Belt & Road China Connectivity Index
To understand the extent of a project, concrete data is necessary: the success of the Belt and Road Initiative through the 'Belt & Road China Connectivity Index'.
Properly contextualised and analyzed data is an essential tool to understand the success of a project like the Belt and Road Initiative. For this purpose, ICBC Standard Bank, one of the largest credit institutions in the country, made a special index called 'Belt & Road China Connectivity Index', presented at the Convention co-organized by Easternational in Genoa on January 24th.
The index analyzes three dimensions and ten pillars. Trade, which includes exports of raw materials, non-raw materials, services and supply chains; Capitals, ie direct investments, portfolio investments and official financing; People, including Chinese workers in the BRI, foreign workers working in projects related to the BRI in China and social interactions.
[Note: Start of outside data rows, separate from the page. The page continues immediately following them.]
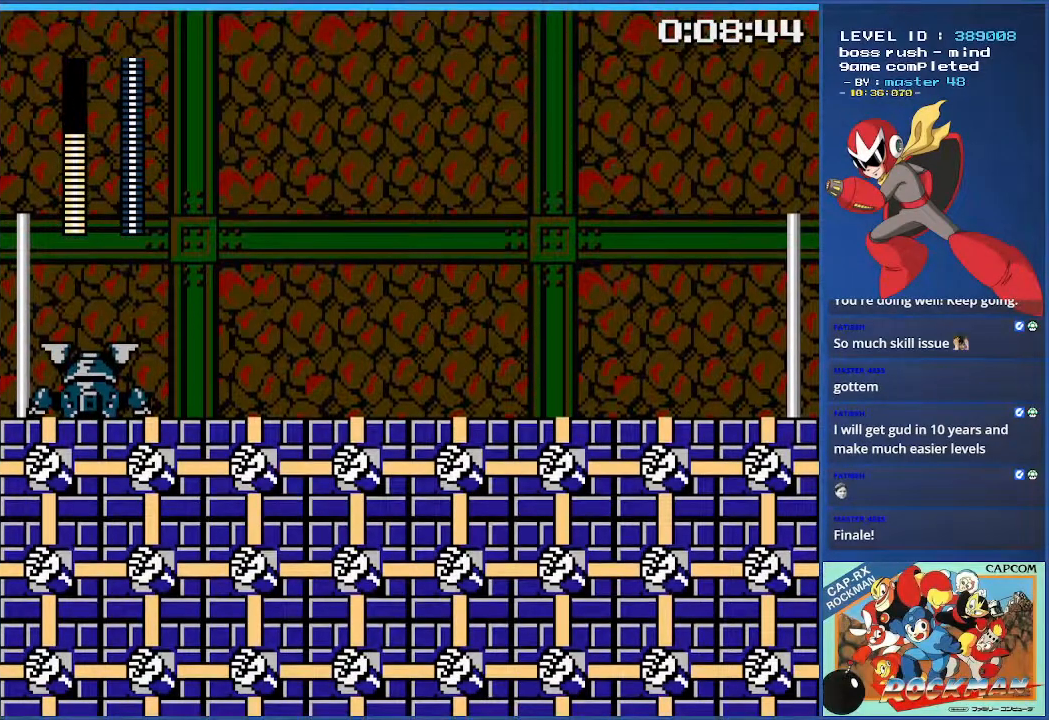
Gameplay with a controller (PlayStation layout); each line is a JSON object with the inputs held at the frame after it. "events" lists button and stick changes between this image and that frame as [ms after this image, input, new state], when the widget could be followed in between. Not read: CIRCLE DPAD_RIGHT L2 L3 R2 R3.
{"buttons": [], "events": [[267, "L1", "down"], [484, "L1", "up"]]}
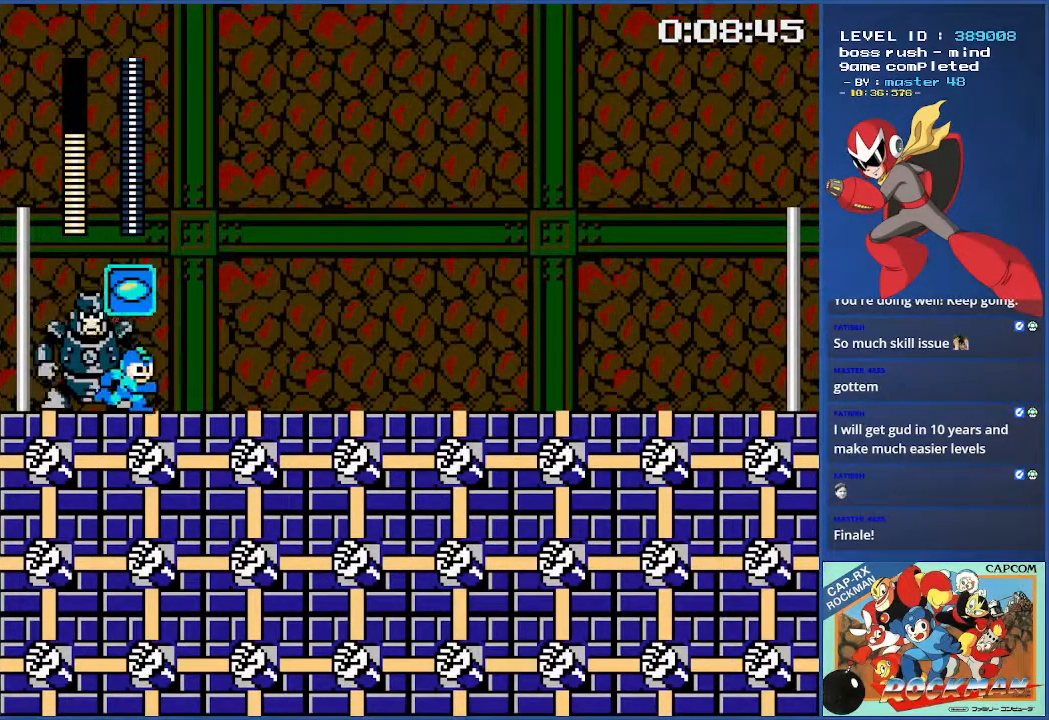
{"buttons": []}
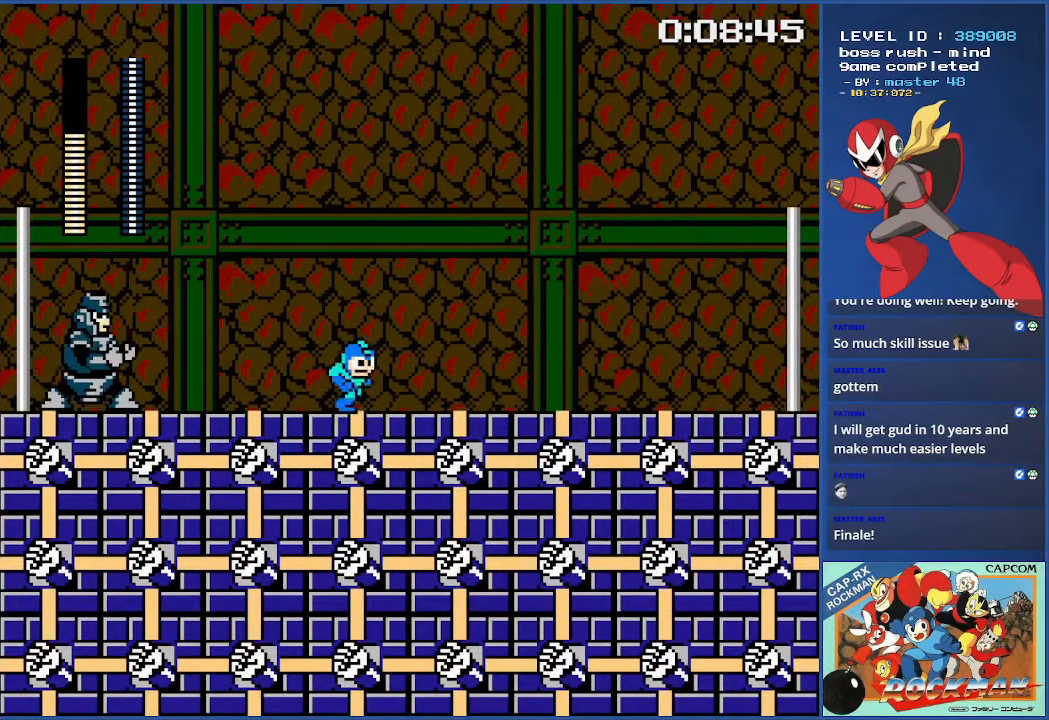
{"buttons": ["CROSS"], "events": [[417, "CROSS", "down"]]}
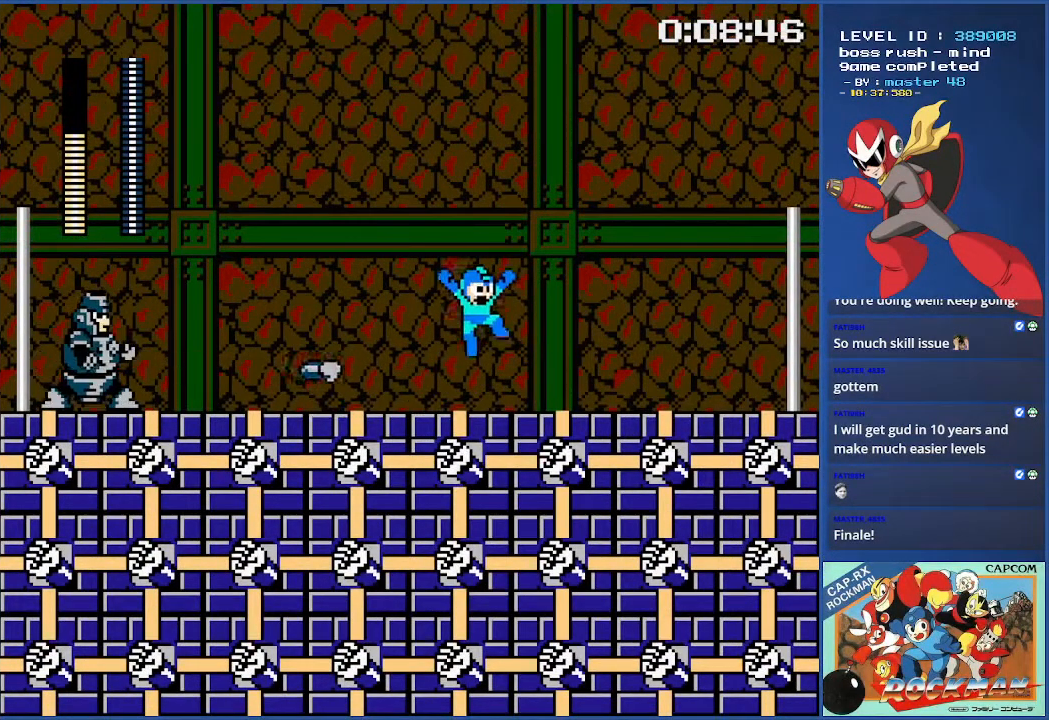
{"buttons": [], "events": [[84, "DPAD_LEFT", "down"], [217, "CROSS", "up"], [267, "DPAD_LEFT", "up"]]}
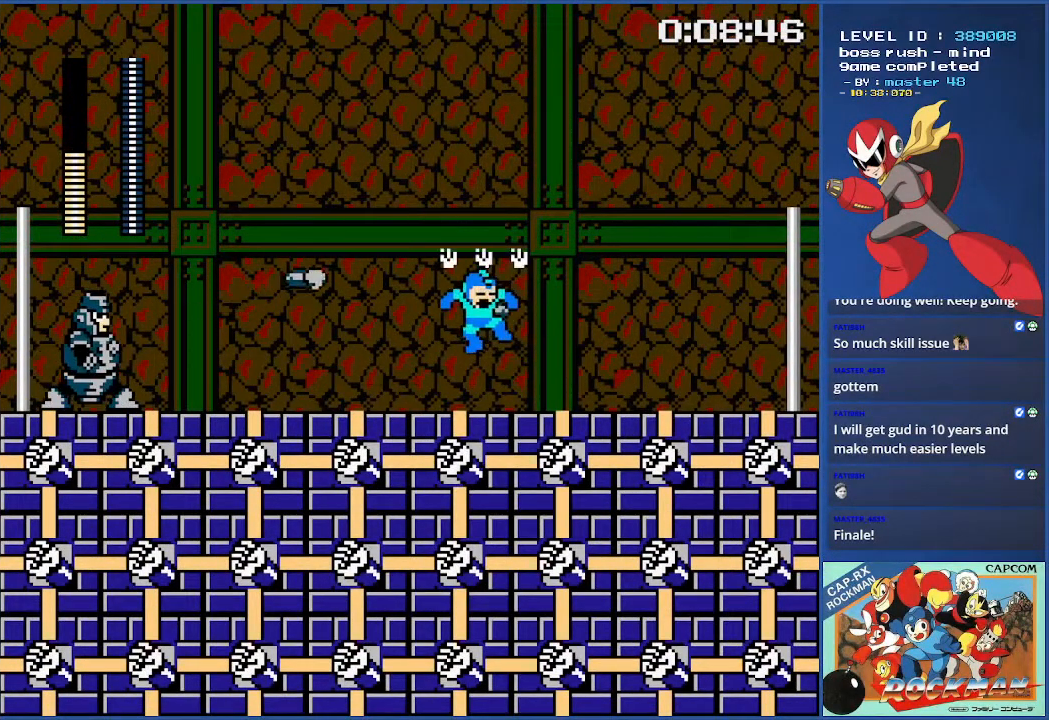
{"buttons": [], "events": []}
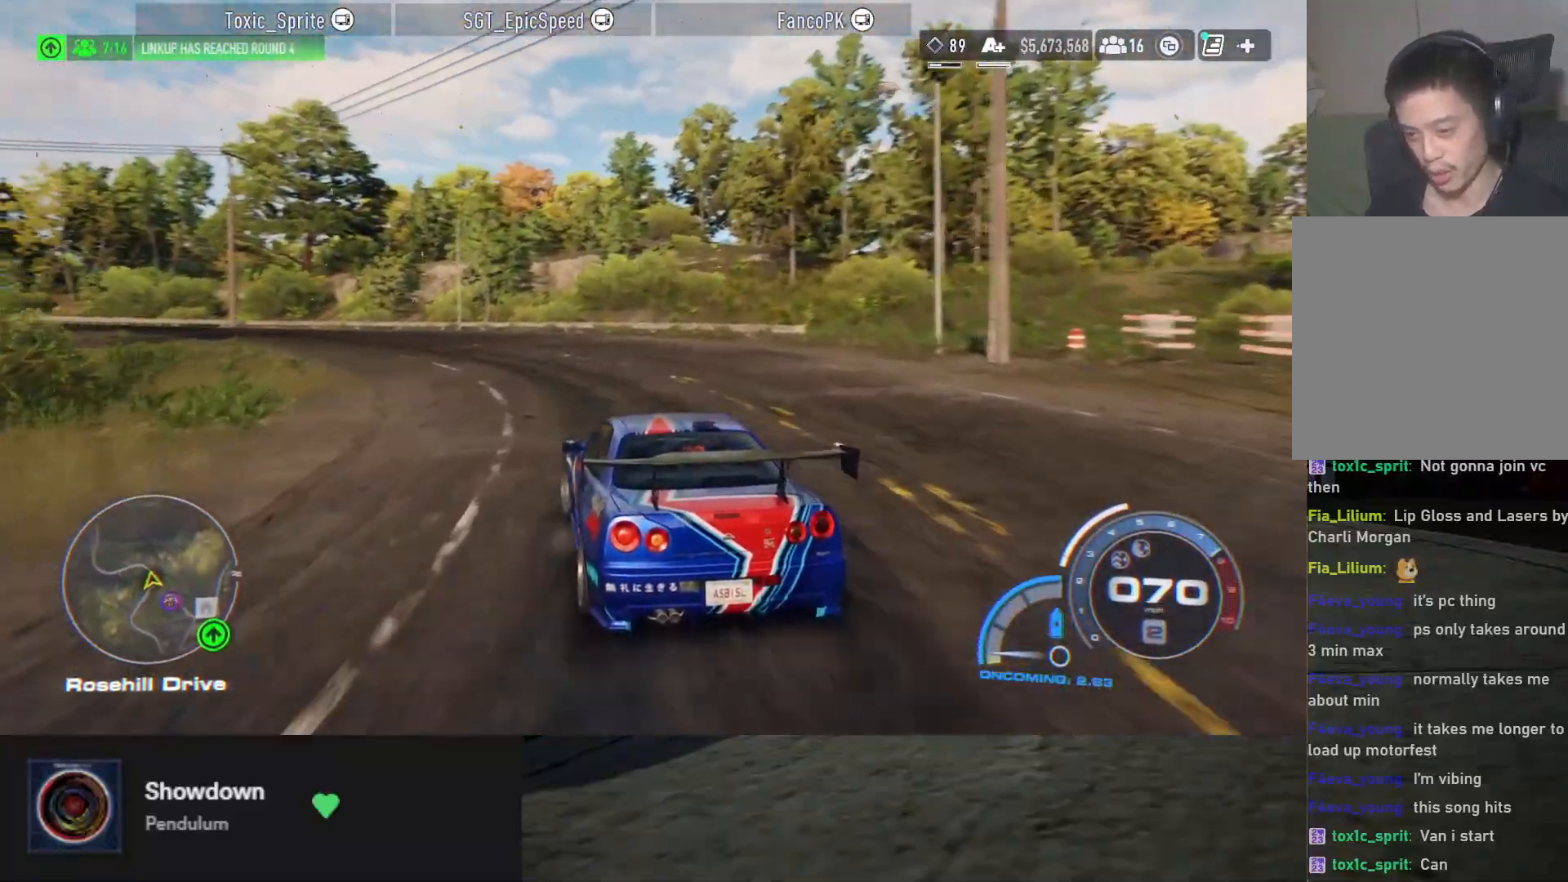
Gameplay with a controller (Xbox layout); each line is a JSON object with the inputs held at the frame after it. "events" lists button and stick changes between this image and that frame as [ms after this image, input, new state], when the widget could be followed in between.
{"buttons": ["R2"], "left_stick": "center", "right_stick": "center", "events": [[133, "left_stick", "center"], [200, "left_stick", "left"], [333, "left_stick", "center"]]}
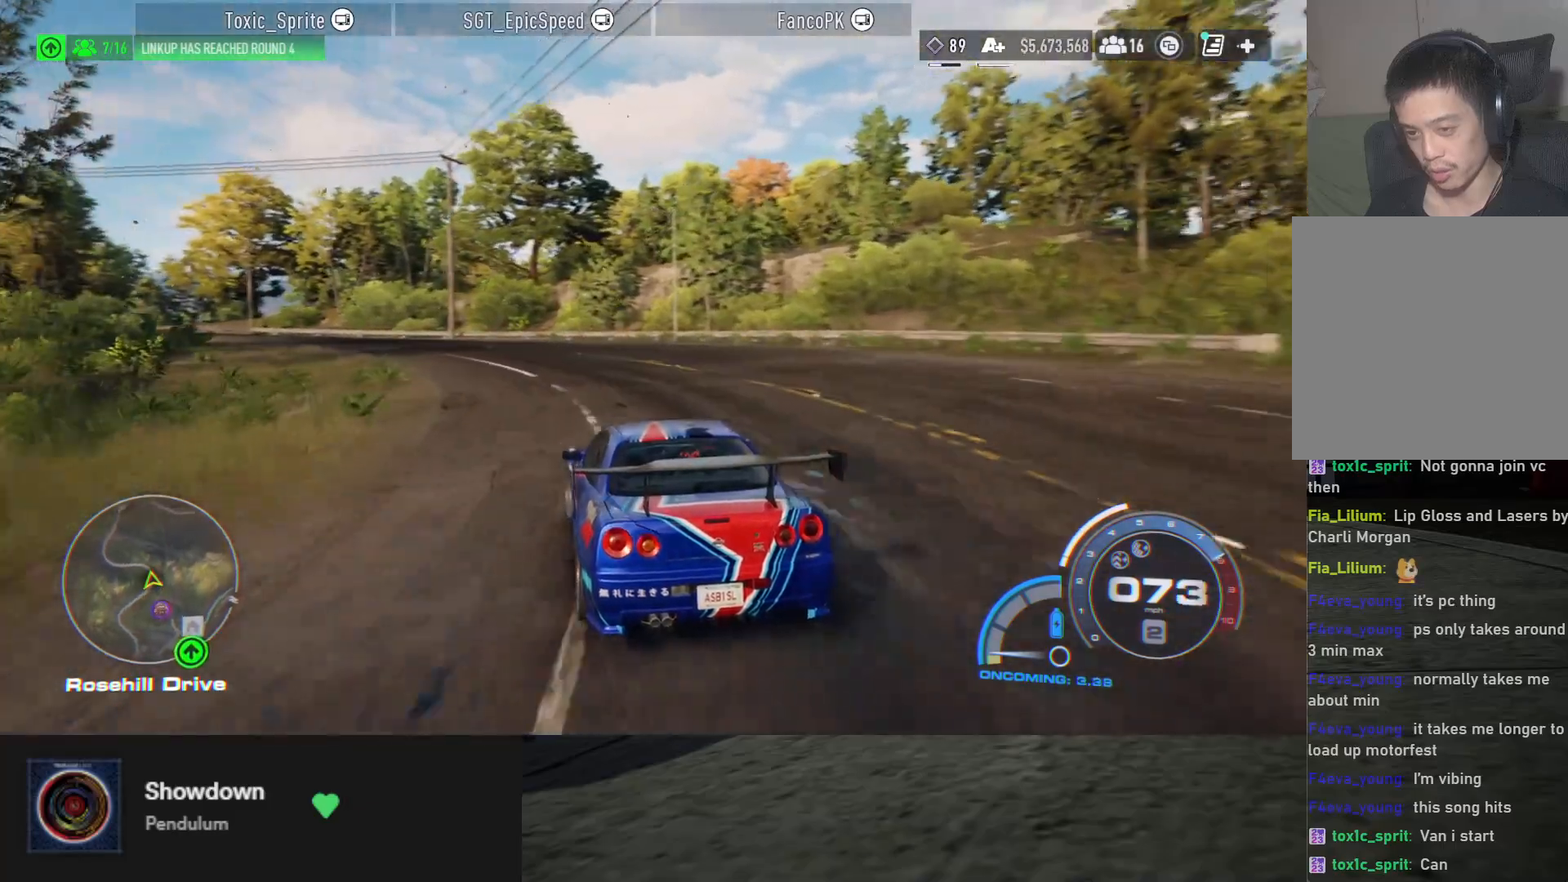
{"buttons": ["R2"], "left_stick": "left", "right_stick": "center", "events": [[350, "left_stick", "left"]]}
The data presented by Jinny Yan, Chief China Economist and China Market Strategist - ICBC - not only is very positive, with a 60% growth of the Index itself from 2005 to 2015, but also shows other interesting information: for example, the geographical distance from China, although still fundamental, has become less important.
In 2009 about 50% of the change in the index was determined by proximity to Beijing, but now the amount has been reduced to one third. It is no coincidence that among the ten countries with the highest growth rate within the index only one, Laos, borders with China. The Maldives, Montenegro, Slovak Republic, Armenia, Czech Republic, Poland, Qatar, Georgia and Serbia (in order of growth) are far from the East, yet they enjoy the effect of the BRI, thanks also to the massive investments in infrastructures that are from the beginning essential for the project.
This information is also confirmed by the European think tank Bruegel, according to which the ten nations that will benefit the most from the BRI will all be European: Belgium, Holland, Slovak Republic, Austria, Hungary, Denmark, Moldova, Germany, Bosnia Herzegovina and Poland: the volume of business related to the trade with China should increase by 8.2% each. Different criteria, similar outcome.
The countries that have benefited the most from the infrastructural investments of the BRI are mostly in Asia, with Mongolia surprisingly at the first place, with a currently GDP growth rate of an incredible 5.8%, overturning many clichés on the countries of Central Asia with which it shares an upward trend. With the exception of Oman and the Maldives, which are on the sea route towards Europe, the nations that dominate the CCI index are in Southeast Asia: Singapore, Vietnam, Thailand, Malaysia, Cambodia, the Philippines and Brunei.
Jinny Yan's analysis is not only related to nations and their growth rates within the BRI, but also to the economic sectors, from which interesting considerations emerge. In fact, if trade of raw materials decreased, supply chains and tourism, which is Beijing’s real soft power tool, is growing. The Beijing Government controls the destinations offered by local tour operators determining the relations with those countries, according to its foreign policy.
Another bank, HSBC, offered positive indicators on the influence of infrastructures related to the Belt & Road Initiative on the economy. 900 BRI related projects are currently underway benefiting 80 countries. A volume of business that in Asia alone will reach 1.7 billion dollars by 2030.
This type of investment also benefits local businesses: in addition to the increase in trade, 30,000 new jobs will be created to complete roads, railways, ports and airports for companies working in the field of infrastructure and construction. Stuart Tait, Asia-Pacific Regional Director of HSBC calculates that the volume of trade generated by the investments in infrastructure will bring a benefit of 2.5 trillion dollars a year in the next decade. Over 300 Chinese companies have set up 26 economic cooperation zones in eight ASEAN related countries, investing nearly 2 billion dollars making a key contribution to the growth of nations such as Malaysia, Thailand and Indonesia.
Positive data that demonstrates how target investments in the infrastructure sector, even in remote areas, are not white elephants but can bring well-being, progress and an enormous growth potential for backward areas.